Pilotyip is corract, it would not count toward any required rest. Y9ou would still need to be allowed whatever rest is required before flying revenue flights again. Here's 2 FAA Chief Counsel interpretations which deal with the subject:



FAA Legal Opinion:
April 9, 1993
Andrew Donahue

This is in response to your request for an interpretation dated August 6, 1992.

You ask what conditions must be met for a flight to be conducted under FAR Part 135 versus Part 91. You give the following example:

A flight is dispatched from Memphis to El Paso to pick up freight and deliver to Kansas City. The flight then returns to Memphis. The leg from Memphis to El Paso is empty. The leg from El Paso to Kansas City carries cargo. The leg from Kansas City back to Memphis is empty.

You then ask:

If the "assignment" is to fly from Memphis to El Paso to Kansas City, then back to Memphis, are the flights from Memphis to El Paso, and from Kansas City to Memphis considered operations conducted under Part 91 or Part 135?

Additionally, you state:

The company will sometimes dispatch a flight with enough duty time to get to a destination (i.e., Memphis to Newark, NJ) and then want the crew to Part 91 the aircraft back to Memphis or "re-position" the aircraft back to its base. Can this be done simply because the aircraft is empty, or must other conditions be met (i.e., non-revenue versus revenue)?

▶ **Problems to work on**:
• A. In the FAA opinion text, turn the paragraph beginning "A flight is dispatched from Memphis" into a brief list of the flight's legs, noting whether each one carries cargo.
• B. Write the next part of the FAA opinion text, picking up after its final sentence.
Nothing in the records is needed here.

Dataset excerpts:
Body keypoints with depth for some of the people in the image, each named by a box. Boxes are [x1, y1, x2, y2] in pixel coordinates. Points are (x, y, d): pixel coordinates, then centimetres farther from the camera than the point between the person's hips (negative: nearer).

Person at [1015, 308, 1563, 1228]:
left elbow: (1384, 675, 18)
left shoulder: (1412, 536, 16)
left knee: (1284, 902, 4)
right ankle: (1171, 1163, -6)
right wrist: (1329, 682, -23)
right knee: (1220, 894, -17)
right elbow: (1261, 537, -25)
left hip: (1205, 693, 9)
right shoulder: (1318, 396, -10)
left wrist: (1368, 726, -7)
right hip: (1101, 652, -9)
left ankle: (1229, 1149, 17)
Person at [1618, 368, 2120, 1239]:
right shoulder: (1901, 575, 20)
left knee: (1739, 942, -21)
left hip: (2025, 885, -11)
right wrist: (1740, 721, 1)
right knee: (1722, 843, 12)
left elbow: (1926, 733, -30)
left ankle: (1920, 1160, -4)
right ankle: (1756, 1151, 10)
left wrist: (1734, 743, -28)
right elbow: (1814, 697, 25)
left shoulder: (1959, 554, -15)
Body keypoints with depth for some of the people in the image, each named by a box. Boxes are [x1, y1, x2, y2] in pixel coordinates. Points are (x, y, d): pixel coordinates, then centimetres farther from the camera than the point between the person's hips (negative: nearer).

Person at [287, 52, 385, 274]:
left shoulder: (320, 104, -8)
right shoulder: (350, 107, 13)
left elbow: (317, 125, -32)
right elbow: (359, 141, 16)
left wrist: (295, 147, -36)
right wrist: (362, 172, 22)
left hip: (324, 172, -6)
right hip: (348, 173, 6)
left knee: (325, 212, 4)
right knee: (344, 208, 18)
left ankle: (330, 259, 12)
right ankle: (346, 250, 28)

▶ **Answers to each task**:
• A.
- Memphis to El Paso: empty
- El Paso to Kansas City: carries cargo picked up in El Paso
- Kansas City to Memphis: empty return

• B.
Section 135.1 provides in pertinent part that:

(a) Except as provided in paragraph (b) of this section, this part prescribes rules governing -

(3) The carriage in air commerce of persons or property for compensation or hire as a commercial operator...

(b) ...this part does not apply to - ...

(3) Ferry or training flights....

A ferry flight is defined in the Airman's Information Manual (AIM) glossary as:

- A flight for the purpose of:
1. Returning an aircraft to base
2. Delivering an aircraft from one location to another

The issue is whether the Part 135 flight or "assignment" is completed when the cargo is unloaded at the destination airport. The purpose of the flight conducted under Part 135 is to deliver freight to the destination airport. The ferry flight to return the aircraft to the base of operations changes the purpose to re-positioning the aircraft under Part 91. A flight conducted for the purpose of re-positioning an aircraft under Part 91, after the completion of an assigned flight conducted under Part 135, cannot be considered a new assignment under Part 135 and, therefore, is not subject to the flight time limitations and rest requirements of Part 135.

The general rule with respect to flight time limitations of Part 135 is that any "other commercial flying" (e.g., flights conducted under part 91) must be counted against the daily flight time limitations of Part 135 if it precedes the flight conducted under Part 135. However, if the Part 91 flight occurs after the Part 135 flying, the Part 91 flight is not counted against the daily flight time limitations of Part 135.

The first leg from Memphis to El Paso delivers an aircraft from one location to another. It repositions. It is a ferry flight conducted under Part 91. However, because it precedes a Part 135 leg, flight time accumulated on the first leg must be counted toward Part 135 flight time for the 24 hour period.

The second leg from El Paso to Kansas City is a cargo flight conducted under Part 135.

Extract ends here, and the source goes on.